RECORD SET section start
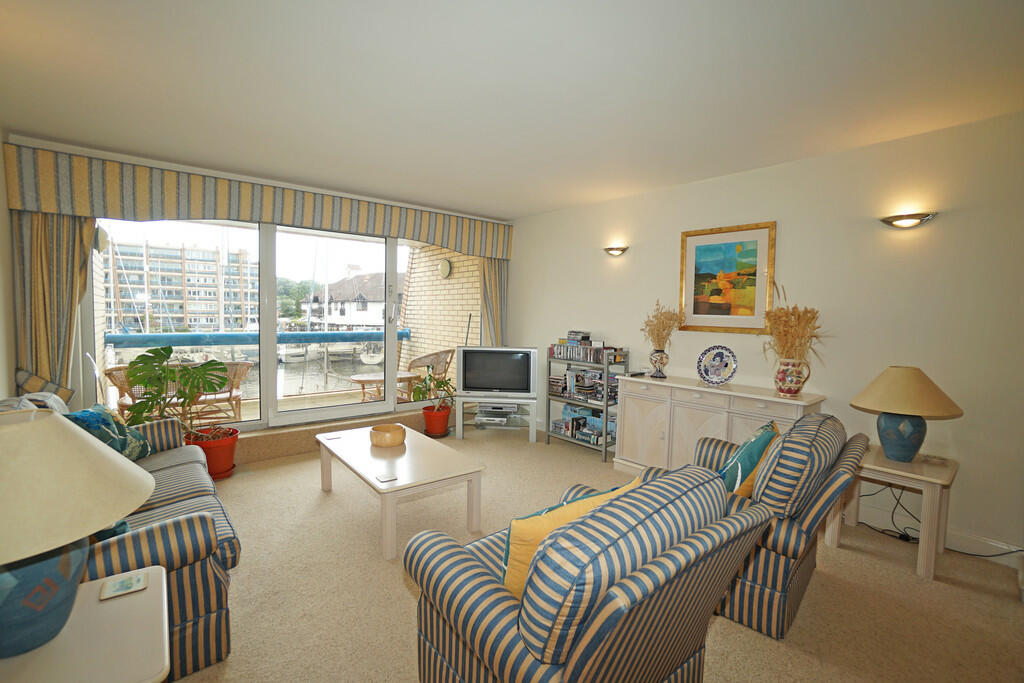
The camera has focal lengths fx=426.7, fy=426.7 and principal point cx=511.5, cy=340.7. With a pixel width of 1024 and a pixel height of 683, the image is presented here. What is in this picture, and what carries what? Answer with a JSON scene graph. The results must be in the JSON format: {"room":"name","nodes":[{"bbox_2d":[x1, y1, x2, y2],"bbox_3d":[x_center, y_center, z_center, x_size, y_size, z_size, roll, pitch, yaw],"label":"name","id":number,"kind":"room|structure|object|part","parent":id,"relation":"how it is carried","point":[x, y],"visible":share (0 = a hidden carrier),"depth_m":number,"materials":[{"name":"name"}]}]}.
{"room":"living room","nodes":[
{"label":"living room","id":0,"kind":"room"},
{"bbox_2d":[0,128,16,402],"bbox_3d":[-1.895,0.014,0.917,0.170,2.575,6.027,-2,5,-39],"label":"left wall","id":1,"kind":"structure","parent":0,"point":[1,202],"depth_m":2.86,"materials":[{"name":"paint"}]},
{"bbox_2d":[2,135,519,455],"bbox_3d":[-1.948,-0.227,4.467,4.387,2.584,0.245,-2,5,-39],"label":"window wall","id":2,"kind":"structure","parent":0,"point":[153,164],"depth_m":3.71,"materials":[{"name":"glass"}]},
{"bbox_2d":[1,143,514,255],"bbox_3d":[-1.765,-1.185,4.222,4.070,0.431,0.187,-2,5,-39],"label":"pelmet","id":3,"kind":"object","parent":2,"relation":"attached to","point":[501,253],"visible":0.98,"depth_m":3.56,"materials":[{"name":"fabric"}]},
{"bbox_2d":[11,211,96,400],"bbox_3d":[-3.340,-0.122,3.131,0.521,2.345,0.138,-2,5,-39],"label":"left curtain","id":4,"kind":"object","parent":3,"relation":"hanging from","point":[63,241],"visible":0.6,"depth_m":3.10,"materials":[{"name":"fabric"}]},
{"bbox_2d":[479,258,507,346],"bbox_3d":[-0.236,-0.229,5.446,0.448,2.374,0.124,-2,5,-39],"label":"right curtain","id":5,"kind":"object","parent":3,"relation":"hanging from","point":[487,281],"visible":0.53,"depth_m":5.43,"materials":[{"name":"fabric"}]},
{"bbox_2d":[88,216,448,432],"bbox_3d":[-1.972,-0.213,4.479,3.344,2.100,0.149,-2,5,-39],"label":"sliding glass door","id":6,"kind":"structure","parent":2,"relation":"in","point":[269,333],"depth_m":4.25,"materials":[{"name":"glass"}]},
{"bbox_2d":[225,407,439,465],"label":"window sill","id":7,"kind":"structure","parent":2,"relation":"attached to","point":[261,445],"depth_m":4.11,"materials":[{"name":"beige"}]},
{"bbox_2d":[0,0,1023,218],"bbox_3d":[0.077,-1.351,2.114,4.674,0.120,6.474,-2,5,-39],"label":"ceiling","id":8,"kind":"structure","parent":0,"point":[512,210],"depth_m":2.18,"materials":[{"name":"white paint"}]},
{"bbox_2d":[170,424,1023,682],"bbox_3d":[-0.072,1.299,2.199,4.960,0.110,6.255,-2,5,-39],"label":"carpet floor","id":9,"kind":"structure","parent":0,"point":[393,578],"depth_m":2.16,"materials":[{"name":"beige carpet"}]},
{"bbox_2d":[1,565,170,682],"bbox_3d":[-1.160,1.019,1.006,0.555,0.573,0.545,-2,5,-39],"label":"side table","id":10,"kind":"object","parent":9,"relation":"on","point":[119,602],"visible":0.84,"depth_m":1.05,"materials":[{"name":"white wood"}]},
{"bbox_2d":[0,408,155,659],"bbox_3d":[-1.225,0.452,1.028,0.543,0.572,0.545,-2,5,-39],"label":"table lamp","id":11,"kind":"object","parent":10,"relation":"on","point":[89,451],"visible":1,"depth_m":0.98,"materials":[{"name":"ceramic"}]},
{"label":"lamp base","id":12,"kind":"part","parent":11,"relation":"part of","materials":[{"name":"blue ceramic"}]},
{"bbox_2d":[99,569,147,599],"bbox_3d":[-1.139,0.715,1.253,0.102,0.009,0.093,-2,5,-39],"label":"coaster","id":13,"kind":"object","parent":10,"relation":"on","point":[141,582],"visible":0.99,"depth_m":1.24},
{"bbox_2d":[72,405,240,680],"bbox_3d":[-1.935,0.819,2.055,0.890,0.792,1.874,-2,5,-39],"label":"striped sofa","id":14,"kind":"object","parent":9,"relation":"on","point":[189,532],"visible":0.46,"depth_m":1.65,"materials":[{"name":"fabric"}]},
{"bbox_2d":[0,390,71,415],"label":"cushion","id":15,"kind":"object","parent":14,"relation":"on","point":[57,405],"visible":0.23,"depth_m":2.22,"materials":[{"name":"fabric"}]},
{"bbox_2d":[65,403,152,460],"bbox_3d":[-2.381,0.559,2.485,0.286,0.380,0.491,1,4,-5],"label":"blue cushion","id":16,"kind":"object","parent":14,"relation":"on","point":[141,455],"visible":0.51,"depth_m":2.46,"materials":[{"name":"teal fabric"}]},
{"bbox_2d":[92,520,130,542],"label":"teal cushion","id":17,"kind":"object","parent":14,"relation":"on","point":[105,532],"visible":0.12,"depth_m":1.57,"materials":[{"name":"teal fabric"}]},
{"bbox_2d":[186,427,238,478],"bbox_3d":[-2.508,0.943,3.584,0.408,0.339,0.413,-2,5,-39],"label":"red plant pot","id":18,"kind":"object","parent":9,"relation":"on","point":[229,456],"visible":0.7,"depth_m":3.48,"materials":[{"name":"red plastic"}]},
{"bbox_2d":[121,346,231,441],"bbox_3d":[-2.563,0.455,3.305,0.697,0.807,0.721,1,4,5],"label":"monstera plant","id":19,"kind":"object","parent":18,"relation":"in","point":[167,351],"visible":0.96,"depth_m":3.25,"materials":[{"name":"green plant"}]},
{"bbox_2d":[315,424,485,559],"bbox_3d":[-0.833,0.964,2.999,0.702,0.423,1.325,-2,5,-39],"label":"coffee table","id":20,"kind":"object","parent":9,"relation":"on","point":[437,462],"visible":0.98,"depth_m":2.71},
{"bbox_2d":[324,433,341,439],"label":"coaster","id":21,"kind":"object","parent":20,"relation":"on","point":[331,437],"visible":0.98,"depth_m":3.31,"materials":[{"name":"white"}]},
{"bbox_2d":[374,472,397,482],"bbox_3d":[-0.735,0.797,2.498,0.102,0.007,0.099,-2,5,-39],"label":"coaster","id":22,"kind":"object","parent":20,"relation":"on","point":[385,478],"visible":0.98,"depth_m":2.49,"materials":[{"name":"white"}]},
{"bbox_2d":[369,423,406,446],"bbox_3d":[-0.913,0.701,3.162,0.262,0.102,0.268,1,4,-4],"label":"wooden bowl","id":23,"kind":"object","parent":20,"relation":"on","point":[389,433],"visible":1,"depth_m":3.08,"materials":[{"name":"wood"}]},
{"bbox_2d":[421,404,450,436],"bbox_3d":[-0.863,0.911,4.887,0.330,0.298,0.333,-2,5,-39],"label":"red plant pot","id":24,"kind":"object","parent":9,"relation":"on","point":[443,427],"visible":0.87,"depth_m":4.76,"materials":[{"name":"plastic"}]},
{"bbox_2d":[409,369,454,411],"bbox_3d":[-0.874,0.560,4.822,0.561,0.437,0.582,2,4,10],"label":"potted plant","id":25,"kind":"object","parent":24,"relation":"in","point":[445,383],"visible":0.89,"depth_m":4.77,"materials":[{"name":"green plant"}]},
{"bbox_2d":[456,392,538,442],"bbox_3d":[-0.155,0.844,4.824,0.860,0.469,0.434,1,4,4],"label":"tv stand","id":26,"kind":"object","parent":9,"relation":"on","point":[461,423],"visible":0.82,"depth_m":4.65,"materials":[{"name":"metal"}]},
{"bbox_2d":[476,404,517,425],"bbox_3d":[-0.168,0.852,4.901,0.439,0.136,0.322,2,4,8],"label":"dvd player","id":27,"kind":"object","parent":26,"relation":"in","point":[503,419],"visible":0.97,"depth_m":4.81},
{"bbox_2d":[457,346,536,398],"bbox_3d":[-0.153,0.338,4.691,0.862,0.548,0.212,1,4,4],"label":"television","id":28,"kind":"object","parent":26,"relation":"on","point":[475,379],"visible":0.99,"depth_m":4.62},
{"bbox_2d":[545,349,626,461],"bbox_3d":[0.766,0.630,4.404,0.377,0.993,0.775,-2,5,-39],"label":"metal shelf","id":29,"kind":"object","parent":9,"relation":"on","point":[606,443],"visible":0.65,"depth_m":4.23,"materials":[{"name":"metal"}]},
{"bbox_2d":[550,366,617,405],"bbox_3d":[0.782,0.446,4.427,0.256,0.296,0.825,-2,5,-39],"label":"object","id":30,"kind":"object","parent":29,"relation":"in","point":[578,375],"visible":0.83,"depth_m":4.36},
{"bbox_2d":[555,403,614,445],"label":"books","id":31,"kind":"object","parent":29,"relation":"in","point":[566,409],"visible":0.79,"depth_m":4.40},
{"bbox_2d":[551,338,620,362],"bbox_3d":[0.750,0.084,4.435,0.223,0.204,0.767,-2,5,-39],"label":"dvd row","id":32,"kind":"object","parent":29,"relation":"on","point":[576,343],"visible":0.95,"depth_m":4.35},
{"bbox_2d":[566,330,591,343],"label":"stack","id":33,"kind":"object","parent":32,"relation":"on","point":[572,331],"visible":0.97,"depth_m":4.51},
{"bbox_2d":[401,461,772,682],"bbox_3d":[0.229,0.853,1.488,0.886,0.898,0.909,-2,5,-39],"label":"striped armchair","id":34,"kind":"object","parent":9,"relation":"on","point":[493,588],"visible":0.98,"depth_m":1.16,"materials":[{"name":"fabric"}]},
{"bbox_2d":[501,475,640,599],"bbox_3d":[0.192,0.670,1.415,0.513,0.385,0.242,-2,5,-39],"label":"yellow cushion","id":35,"kind":"object","parent":34,"relation":"on","point":[512,584],"visible":0.33,"depth_m":1.28,"materials":[{"name":"yellow fabric"}]},
{"bbox_2d":[612,374,826,475],"bbox_3d":[1.544,0.772,3.464,0.441,0.852,1.522,-2,5,-39],"label":"sideboard","id":36,"kind":"object","parent":9,"relation":"on","point":[694,419],"visible":0.62,"depth_m":3.41,"materials":[{"name":"white paint"}]},
{"bbox_2d":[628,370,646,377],"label":"remote control","id":37,"kind":"object","parent":36,"relation":"on","point":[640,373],"visible":0.99,"depth_m":3.83,"materials":[{"name":"black plastic"}]},
{"bbox_2d":[649,348,667,377],"bbox_3d":[1.314,0.196,3.814,0.158,0.248,0.161,-2,5,-39],"label":"vase","id":38,"kind":"object","parent":36,"relation":"on","point":[660,371],"visible":0.99,"depth_m":3.77,"materials":[{"name":"ceramic"}]},
{"bbox_2d":[641,302,685,348],"bbox_3d":[1.359,-0.085,3.841,0.405,0.548,0.405,-2,5,-39],"label":"dried grass","id":39,"kind":"structure","parent":38,"relation":"in","point":[666,325],"depth_m":3.81,"materials":[{"name":"brown plant"}]},
{"bbox_2d":[696,345,736,384],"bbox_3d":[1.642,0.194,3.430,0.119,0.303,0.319,-2,5,-39],"label":"decorative plate","id":40,"kind":"object","parent":36,"relation":"on","point":[722,361],"visible":0.99,"depth_m":3.43,"materials":[{"name":"blue"}]},
{"bbox_2d":[774,357,809,395],"bbox_3d":[1.978,0.255,3.038,0.202,0.257,0.212,-2,5,-39],"label":"vase","id":41,"kind":"object","parent":36,"relation":"on","point":[790,391],"visible":0.98,"depth_m":2.98,"materials":[{"name":"ceramic"}]},
{"bbox_2d":[761,284,825,361],"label":"dried grass","id":42,"kind":"structure","parent":41,"relation":"in","point":[798,317],"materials":[{"name":"plant"}]},
{"bbox_2d":[688,411,867,640],"bbox_3d":[1.228,0.810,2.287,0.857,0.891,0.881,-2,5,-39],"label":"striped armchair","id":43,"kind":"object","parent":9,"relation":"on","point":[794,550],"visible":0.58,"depth_m":1.88,"materials":[{"name":"fabric"}]},
{"bbox_2d":[718,420,779,496],"bbox_3d":[1.216,0.625,2.245,0.275,0.410,0.440,4,5,39],"label":"green cushion","id":44,"kind":"object","parent":43,"relation":"on","point":[766,437],"visible":0.72,"depth_m":2.10,"materials":[{"name":"fabric"}]},
{"bbox_2d":[826,443,959,580],"bbox_3d":[2.276,0.977,2.565,0.543,0.566,0.519,-2,5,-39],"label":"side table","id":45,"kind":"object","parent":9,"relation":"on","point":[932,478],"visible":0.77,"depth_m":2.40,"materials":[{"name":"wood"}]},
{"bbox_2d":[851,366,962,461],"bbox_3d":[2.316,0.426,2.535,0.501,0.552,0.496,-2,5,-39],"label":"table lamp","id":46,"kind":"object","parent":45,"relation":"on","point":[916,375],"visible":0.99,"depth_m":2.45,"materials":[{"name":"ceramic"}]},
{"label":"lamp base","id":47,"kind":"part","parent":46,"relation":"part of","materials":[{"name":"blue ceramic"}]},
{"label":"lamp shade","id":48,"kind":"part","parent":46,"relation":"part of","materials":[{"name":"beige fabric"}]},
{"bbox_2d":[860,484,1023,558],"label":"power cable","id":49,"kind":"object","parent":9,"relation":"on","point":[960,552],"visible":0.59,"depth_m":2.67,"materials":[{"name":"black plastic"}]},
{"bbox_2d":[507,111,1023,565],"bbox_3d":[1.889,-0.090,3.556,0.178,2.566,6.118,-2,5,-39],"label":"right wall","id":50,"kind":"structure","parent":0,"point":[634,255],"depth_m":2.87,"materials":[{"name":"paint"}]},
{"bbox_2d":[602,245,628,256],"bbox_3d":[1.035,-0.911,4.308,0.131,0.095,0.310,-2,5,-39],"label":"wall lamp","id":51,"kind":"object","parent":50,"relation":"attached to","point":[614,251],"visible":0.98,"depth_m":4.27,"materials":[{"name":"gold metal"}]},
{"bbox_2d":[677,220,775,333],"bbox_3d":[1.745,-0.504,3.526,0.030,0.876,0.745,-2,5,-39],"label":"framed painting","id":52,"kind":"object","parent":50,"relation":"attached to","point":[690,253],"visible":0.99,"depth_m":3.50},
{"bbox_2d":[879,211,936,228],"bbox_3d":[2.481,-0.758,2.684,0.118,0.087,0.275,-2,5,-39],"label":"wall lamp","id":53,"kind":"object","parent":50,"relation":"attached to","point":[914,218],"visible":0.97,"depth_m":2.66,"materials":[{"name":"metal"}]},
{"bbox_2d":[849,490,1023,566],"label":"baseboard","id":54,"kind":"structure","parent":50,"relation":"attached to","point":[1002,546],"depth_m":2.56,"materials":[{"name":"white paint"}]},
{"label":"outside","id":55,"kind":"structure","parent":0,"visible":0},
{"bbox_2d":[104,238,257,334],"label":"apartment building","id":56,"kind":"structure","parent":55,"point":[175,293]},
{"bbox_2d":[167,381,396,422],"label":"balcony floor","id":57,"kind":"structure","parent":55,"point":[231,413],"depth_m":5.85,"materials":[{"name":"beige"}]},
{"bbox_2d":[101,330,406,348],"bbox_3d":[-3.445,-0.031,6.072,4.850,0.161,0.172,-2,5,-39],"label":"balcony railing","id":58,"kind":"object","parent":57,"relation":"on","point":[123,337],"visible":0.7,"depth_m":5.72,"materials":[{"name":"metal"}]},
{"bbox_2d":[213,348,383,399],"label":"water","id":59,"kind":"structure","parent":55,"point":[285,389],"materials":[{"name":"liquid"}]},
{"bbox_2d":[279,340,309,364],"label":"boat","id":60,"kind":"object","parent":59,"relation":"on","point":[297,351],"visible":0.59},
{"bbox_2d":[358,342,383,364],"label":"boat","id":61,"kind":"object","parent":59,"relation":"on","point":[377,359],"visible":0.58,"materials":[{"name":"white"}]},
{"bbox_2d":[301,269,396,330],"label":"house","id":62,"kind":"structure","parent":55,"point":[373,321],"materials":[{"name":"white paint"}]},
{"bbox_2d":[401,245,481,384],"bbox_3d":[-0.969,-0.477,6.806,0.209,4.178,2.861,-2,5,-39],"label":"brick wall","id":63,"kind":"structure","parent":55,"point":[415,321],"depth_m":6.81,"materials":[{"name":"brick"}]},
{"bbox_2d":[438,258,451,278],"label":"outdoor light","id":64,"kind":"object","parent":63,"relation":"attached to","point":[445,267],"visible":0.95,"depth_m":6.52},
{"bbox_2d":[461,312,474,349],"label":"pole","id":65,"kind":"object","parent":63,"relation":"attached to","point":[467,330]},
{"label":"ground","id":66,"kind":"structure","parent":55,"visible":0},
{"bbox_2d":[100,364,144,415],"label":"wicker chair","id":67,"kind":"object","parent":66,"relation":"on","point":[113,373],"visible":0.33,"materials":[{"name":"brown wicker"}]},
{"bbox_2d":[186,361,252,420],"bbox_3d":[-3.332,0.609,4.828,0.633,0.812,0.666,-2,5,-39],"label":"wicker chair","id":68,"kind":"object","parent":66,"relation":"on","point":[241,365],"visible":0.62,"depth_m":4.71,"materials":[{"name":"brown wicker"}]},
{"bbox_2d":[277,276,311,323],"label":"tree","id":69,"kind":"object","parent":66,"relation":"on","point":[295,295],"visible":0.34,"materials":[{"name":"green plant"}]},
{"bbox_2d":[347,371,415,402],"bbox_3d":[-1.777,0.726,5.796,0.810,0.506,0.766,-2,5,-39],"label":"balcony table","id":70,"kind":"object","parent":66,"relation":"on","point":[359,379],"visible":0.71,"depth_m":5.68,"materials":[{"name":"brown wood"}]},
{"bbox_2d":[404,348,454,398],"bbox_3d":[-1.229,0.540,6.054,0.696,0.884,0.722,4,5,37],"label":"wicker chair","id":71,"kind":"object","parent":66,"relation":"on","point":[415,365],"visible":0.57,"depth_m":5.90,"materials":[{"name":"wicker"}]}
]}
RECORD SET section end
WORK INSTRUCTIONS:
Wherever "grass" occurs in the entries above, copy the line it sits on.

FINISHED TASK:
{"bbox_2d":[641,302,685,348],"bbox_3d":[1.359,-0.085,3.841,0.405,0.548,0.405,-2,5,-39],"label":"dried grass","id":39,"kind":"structure","parent":38,"relation":"in","point":[666,325],"depth_m":3.81,"materials":[{"name":"brown plant"}]},
{"bbox_2d":[761,284,825,361],"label":"dried grass","id":42,"kind":"structure","parent":41,"relation":"in","point":[798,317],"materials":[{"name":"plant"}]},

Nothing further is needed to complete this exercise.